Note the rows here must match the inputs from the file input synapse.

Winner Takes All Layer Properties


Note the height or width should be 2 and 1, either can be 2 but not both. This ensure the layer contains 2 neurons for our two character classification.

Control Properties



Training The Network

Ensure the network has been set up as in the previous section. The run the network. When it has finished 10000 epochs it should have learned how to recognise the character 'A' and 'B'.

We need to find out which neuron fires on an 'A' character and which one fires on a 'B'.

We need to attach a file output synapse to the Winner Takes All Layer. Do this now and in the file output synapse set the file name to something like test.txt, in the control panel set the number of epochs to 1 and the learning property to false.

Run the network again and examine the text.txt file, you should see 8 rows and two columns. The column represents the neuron and the row the character they are trying to recognise i.e 1-8. We now that the first four characters were the character 'A' and the lest four were 'B' characters. Check that the test.txt contains 1.0 in the same column for four rows then 1.0 in the other column for the last four rows. On hour network it came out like this ...

0.0;1.0
0.0;1.0
0.0;1.0
0.0;1.0
1.0;0.0
1.0;0.0
1.0;0.0
1.0;0.0

So we now know that by looking at the first four rows neuron 2 fires for character 'A' and neuron 1 fires for character 'B'. It could be the other way round for you.
If at this point the it is not clear i.e neuron 2 fires for both an 'A' and 'B' then you might not have setup the network correctly or it may need more training.

Testing The Network

To test the network , modify the file name in the file input syanpse , select the testA.txt in order to test a character 'A'.

We have only one character in this file so in the control panel set the validation patterns to 1 and the validation mode to true. Run the network again. Examine the test.txt file, check if the correct neuron fired. In our case it was correct ..

0.0;1.0

Neuron 2 fired indicating that the network thought it was a character 'A' , it is correct.
You can do the same for the testB.txt file.

Using The Network

It is possible to use this network in your own application but your custom application must present 81 inputs which are written as row1 x,x+1,x+2,x+3,...,x+9 , row2 x,x+1,x+2,x+3,....x+9 , row3 ..... , row9 x, x+1,x+2,...,x+9. Direct input from memory will require the Memory Input Synapse.
An on pixel is represented as 1.0 and off 0.0.
The network can obviously not handle colour just black (on) and white (off).
Your application will also have to crop the image and down sample it to the correct size.

Further Work

Image recognition is a fascinating field and you'll probably want to experiment in recognising different images / objects. At the time of writing the Joone project is looking the producing an Image Input Synapse that will enable users to present images from files or Java images. If this is available then you could use this to easily load images into the network for training and running.
If this is not available then you will have to write some image pre-processing in your custom application.

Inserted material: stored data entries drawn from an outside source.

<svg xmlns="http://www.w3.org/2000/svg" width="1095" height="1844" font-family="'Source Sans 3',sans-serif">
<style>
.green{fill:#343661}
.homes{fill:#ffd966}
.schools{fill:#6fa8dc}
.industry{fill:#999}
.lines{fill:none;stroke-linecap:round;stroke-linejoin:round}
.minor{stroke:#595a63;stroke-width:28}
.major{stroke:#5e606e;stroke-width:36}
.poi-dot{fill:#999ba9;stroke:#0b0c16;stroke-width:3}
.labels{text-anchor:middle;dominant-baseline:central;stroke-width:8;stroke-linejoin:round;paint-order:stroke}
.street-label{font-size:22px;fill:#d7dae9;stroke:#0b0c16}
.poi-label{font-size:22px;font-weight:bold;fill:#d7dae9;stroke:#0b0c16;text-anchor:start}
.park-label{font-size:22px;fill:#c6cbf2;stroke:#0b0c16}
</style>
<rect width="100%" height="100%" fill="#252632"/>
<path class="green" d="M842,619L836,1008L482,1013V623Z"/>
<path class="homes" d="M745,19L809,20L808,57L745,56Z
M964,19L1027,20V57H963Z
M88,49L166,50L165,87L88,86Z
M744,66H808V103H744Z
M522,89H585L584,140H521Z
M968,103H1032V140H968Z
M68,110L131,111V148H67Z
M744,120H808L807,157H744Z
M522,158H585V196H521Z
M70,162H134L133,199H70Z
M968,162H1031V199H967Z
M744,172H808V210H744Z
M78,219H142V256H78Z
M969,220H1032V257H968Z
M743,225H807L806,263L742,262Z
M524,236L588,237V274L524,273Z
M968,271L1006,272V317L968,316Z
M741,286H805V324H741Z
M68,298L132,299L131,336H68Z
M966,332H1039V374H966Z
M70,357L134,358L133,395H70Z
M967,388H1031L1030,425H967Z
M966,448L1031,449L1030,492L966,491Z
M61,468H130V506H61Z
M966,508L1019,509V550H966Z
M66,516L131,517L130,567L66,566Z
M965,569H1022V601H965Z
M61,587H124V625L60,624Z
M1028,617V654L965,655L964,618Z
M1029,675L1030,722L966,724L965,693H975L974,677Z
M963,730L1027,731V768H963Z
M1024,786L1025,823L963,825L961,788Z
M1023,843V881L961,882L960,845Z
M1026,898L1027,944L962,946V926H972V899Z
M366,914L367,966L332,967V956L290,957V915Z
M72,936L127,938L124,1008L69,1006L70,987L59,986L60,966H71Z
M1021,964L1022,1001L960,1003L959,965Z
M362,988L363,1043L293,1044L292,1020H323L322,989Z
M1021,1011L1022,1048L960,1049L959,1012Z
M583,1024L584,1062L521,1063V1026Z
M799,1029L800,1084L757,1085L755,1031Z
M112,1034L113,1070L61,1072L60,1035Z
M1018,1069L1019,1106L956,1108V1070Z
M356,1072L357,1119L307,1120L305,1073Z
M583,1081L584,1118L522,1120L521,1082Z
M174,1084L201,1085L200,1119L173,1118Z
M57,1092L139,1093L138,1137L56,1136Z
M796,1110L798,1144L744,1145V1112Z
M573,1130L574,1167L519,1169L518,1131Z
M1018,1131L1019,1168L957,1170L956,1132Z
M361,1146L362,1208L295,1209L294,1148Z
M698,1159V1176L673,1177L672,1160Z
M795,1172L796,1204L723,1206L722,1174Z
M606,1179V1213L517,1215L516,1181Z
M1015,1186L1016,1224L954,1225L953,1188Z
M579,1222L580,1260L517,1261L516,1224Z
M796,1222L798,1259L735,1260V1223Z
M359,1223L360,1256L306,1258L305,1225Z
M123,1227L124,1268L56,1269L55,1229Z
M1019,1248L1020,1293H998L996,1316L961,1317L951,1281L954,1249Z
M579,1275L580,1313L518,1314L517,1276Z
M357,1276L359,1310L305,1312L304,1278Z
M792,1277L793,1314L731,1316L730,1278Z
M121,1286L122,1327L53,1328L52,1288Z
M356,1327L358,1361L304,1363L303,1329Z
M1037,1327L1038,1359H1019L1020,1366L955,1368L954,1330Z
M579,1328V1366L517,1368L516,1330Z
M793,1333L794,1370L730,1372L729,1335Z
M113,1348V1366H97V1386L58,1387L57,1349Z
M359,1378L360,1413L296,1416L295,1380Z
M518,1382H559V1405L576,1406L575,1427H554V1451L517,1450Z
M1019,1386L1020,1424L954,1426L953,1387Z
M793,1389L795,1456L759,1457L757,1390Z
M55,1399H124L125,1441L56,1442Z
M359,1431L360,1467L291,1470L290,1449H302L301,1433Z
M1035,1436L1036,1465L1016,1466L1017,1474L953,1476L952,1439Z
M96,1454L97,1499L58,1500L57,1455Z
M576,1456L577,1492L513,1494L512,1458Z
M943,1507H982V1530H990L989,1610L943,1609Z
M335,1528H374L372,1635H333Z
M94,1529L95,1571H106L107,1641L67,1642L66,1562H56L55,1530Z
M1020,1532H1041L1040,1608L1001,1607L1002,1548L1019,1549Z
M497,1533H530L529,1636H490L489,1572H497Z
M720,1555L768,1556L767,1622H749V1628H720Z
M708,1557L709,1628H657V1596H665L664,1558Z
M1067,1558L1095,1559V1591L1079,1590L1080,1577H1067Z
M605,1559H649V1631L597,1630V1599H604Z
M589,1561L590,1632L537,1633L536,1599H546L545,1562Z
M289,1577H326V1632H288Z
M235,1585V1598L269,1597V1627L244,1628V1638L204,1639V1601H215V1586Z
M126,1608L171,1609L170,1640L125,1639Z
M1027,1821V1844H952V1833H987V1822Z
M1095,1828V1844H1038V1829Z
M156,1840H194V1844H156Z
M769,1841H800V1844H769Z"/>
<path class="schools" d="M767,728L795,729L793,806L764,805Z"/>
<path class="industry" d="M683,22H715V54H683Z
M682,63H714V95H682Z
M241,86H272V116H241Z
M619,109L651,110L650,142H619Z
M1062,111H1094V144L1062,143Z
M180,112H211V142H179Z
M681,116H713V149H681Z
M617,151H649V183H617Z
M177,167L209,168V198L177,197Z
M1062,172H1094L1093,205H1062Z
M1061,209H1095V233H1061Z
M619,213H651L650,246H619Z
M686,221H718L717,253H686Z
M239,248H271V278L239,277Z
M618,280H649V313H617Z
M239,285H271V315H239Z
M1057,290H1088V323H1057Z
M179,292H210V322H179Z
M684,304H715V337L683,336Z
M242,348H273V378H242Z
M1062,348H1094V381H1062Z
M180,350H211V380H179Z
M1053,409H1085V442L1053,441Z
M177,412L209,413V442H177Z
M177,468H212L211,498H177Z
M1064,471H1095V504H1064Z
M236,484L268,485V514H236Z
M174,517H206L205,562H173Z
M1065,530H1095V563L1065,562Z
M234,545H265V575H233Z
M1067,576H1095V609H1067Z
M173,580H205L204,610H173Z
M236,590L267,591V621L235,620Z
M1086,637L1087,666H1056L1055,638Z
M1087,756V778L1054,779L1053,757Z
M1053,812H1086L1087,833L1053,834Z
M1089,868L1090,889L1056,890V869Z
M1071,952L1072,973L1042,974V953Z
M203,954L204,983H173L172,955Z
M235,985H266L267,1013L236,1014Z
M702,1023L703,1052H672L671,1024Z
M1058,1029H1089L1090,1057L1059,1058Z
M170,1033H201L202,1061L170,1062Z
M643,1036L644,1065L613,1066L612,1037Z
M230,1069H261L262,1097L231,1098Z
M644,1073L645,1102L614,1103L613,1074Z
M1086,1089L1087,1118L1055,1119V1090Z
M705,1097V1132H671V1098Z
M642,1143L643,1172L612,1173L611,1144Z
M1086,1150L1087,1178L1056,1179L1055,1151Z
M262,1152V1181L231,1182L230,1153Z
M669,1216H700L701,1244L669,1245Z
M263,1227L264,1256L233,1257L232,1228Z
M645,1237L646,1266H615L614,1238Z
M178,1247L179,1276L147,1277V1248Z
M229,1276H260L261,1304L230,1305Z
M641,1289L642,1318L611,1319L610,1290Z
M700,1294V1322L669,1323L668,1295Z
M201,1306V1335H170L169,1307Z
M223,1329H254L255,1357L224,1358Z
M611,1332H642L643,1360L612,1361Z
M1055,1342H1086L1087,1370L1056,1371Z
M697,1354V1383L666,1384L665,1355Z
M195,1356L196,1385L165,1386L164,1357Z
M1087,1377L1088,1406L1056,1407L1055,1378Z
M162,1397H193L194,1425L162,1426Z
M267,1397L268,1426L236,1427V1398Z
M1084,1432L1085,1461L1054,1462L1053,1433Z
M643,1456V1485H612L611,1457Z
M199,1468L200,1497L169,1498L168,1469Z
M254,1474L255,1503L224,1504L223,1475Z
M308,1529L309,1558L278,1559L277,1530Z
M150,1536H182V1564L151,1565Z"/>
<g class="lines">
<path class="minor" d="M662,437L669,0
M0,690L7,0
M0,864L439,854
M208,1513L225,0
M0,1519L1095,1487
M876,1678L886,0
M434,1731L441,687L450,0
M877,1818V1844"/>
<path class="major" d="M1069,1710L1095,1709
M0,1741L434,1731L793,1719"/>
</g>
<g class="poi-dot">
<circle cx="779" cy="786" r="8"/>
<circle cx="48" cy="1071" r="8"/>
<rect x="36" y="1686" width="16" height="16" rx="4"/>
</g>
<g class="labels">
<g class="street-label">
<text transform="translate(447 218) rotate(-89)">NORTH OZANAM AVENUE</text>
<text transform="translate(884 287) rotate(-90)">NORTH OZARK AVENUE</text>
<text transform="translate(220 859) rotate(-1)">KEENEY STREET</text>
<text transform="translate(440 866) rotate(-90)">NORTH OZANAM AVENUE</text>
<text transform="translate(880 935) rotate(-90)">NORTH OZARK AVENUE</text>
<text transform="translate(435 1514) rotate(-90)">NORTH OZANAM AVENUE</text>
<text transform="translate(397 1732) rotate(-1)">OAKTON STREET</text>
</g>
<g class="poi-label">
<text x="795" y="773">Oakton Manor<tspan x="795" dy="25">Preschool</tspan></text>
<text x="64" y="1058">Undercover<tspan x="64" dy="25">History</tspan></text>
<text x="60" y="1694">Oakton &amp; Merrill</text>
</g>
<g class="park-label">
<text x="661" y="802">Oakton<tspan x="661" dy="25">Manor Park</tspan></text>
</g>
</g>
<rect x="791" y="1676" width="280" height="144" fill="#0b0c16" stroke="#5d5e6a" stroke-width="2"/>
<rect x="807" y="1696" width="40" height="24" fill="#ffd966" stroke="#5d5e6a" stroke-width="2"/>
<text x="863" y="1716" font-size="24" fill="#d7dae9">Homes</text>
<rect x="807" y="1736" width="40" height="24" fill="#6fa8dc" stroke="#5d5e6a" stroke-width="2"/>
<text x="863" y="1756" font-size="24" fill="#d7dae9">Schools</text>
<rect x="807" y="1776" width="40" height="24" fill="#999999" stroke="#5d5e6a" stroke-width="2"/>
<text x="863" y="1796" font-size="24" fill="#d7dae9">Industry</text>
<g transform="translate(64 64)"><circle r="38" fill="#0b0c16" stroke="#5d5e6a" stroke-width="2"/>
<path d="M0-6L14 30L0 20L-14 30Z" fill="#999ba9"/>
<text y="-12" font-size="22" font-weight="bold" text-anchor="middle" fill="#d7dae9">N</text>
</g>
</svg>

Something worth thinking about when looking at image recognition is things like colour , size , shape, texture etc. An extension to the this example might be to enable the net to recognise coloured characters but independent of the actual colour. If you always present 'A' in green and 'B' in blue and train it then when you come to test it might have just learned how to recognise the colours green and blue, then when you try and present a green 'B' it doesn't recognise it according to what you were thinking of. In this case you should present 'A' and 'B' in different colours.

In the classic tank hiding in jungle example a research team wanted to train a network to spot tanks hidden in a jungle. They went out an took pictures of tanks hiding in a jungle and pictures with no tanks. They trained the network and when they tested it the network worked very well. However to verify the network they went out a took more pictures and tested it again. This time it failed miserably. Why? For the training images the researchers took pictures of the tanks hiding in the jungle on sunny day and the ones where the tanks were not hiding on an overcast rainy day. The network had simply recognised that it was sunny or cloudy.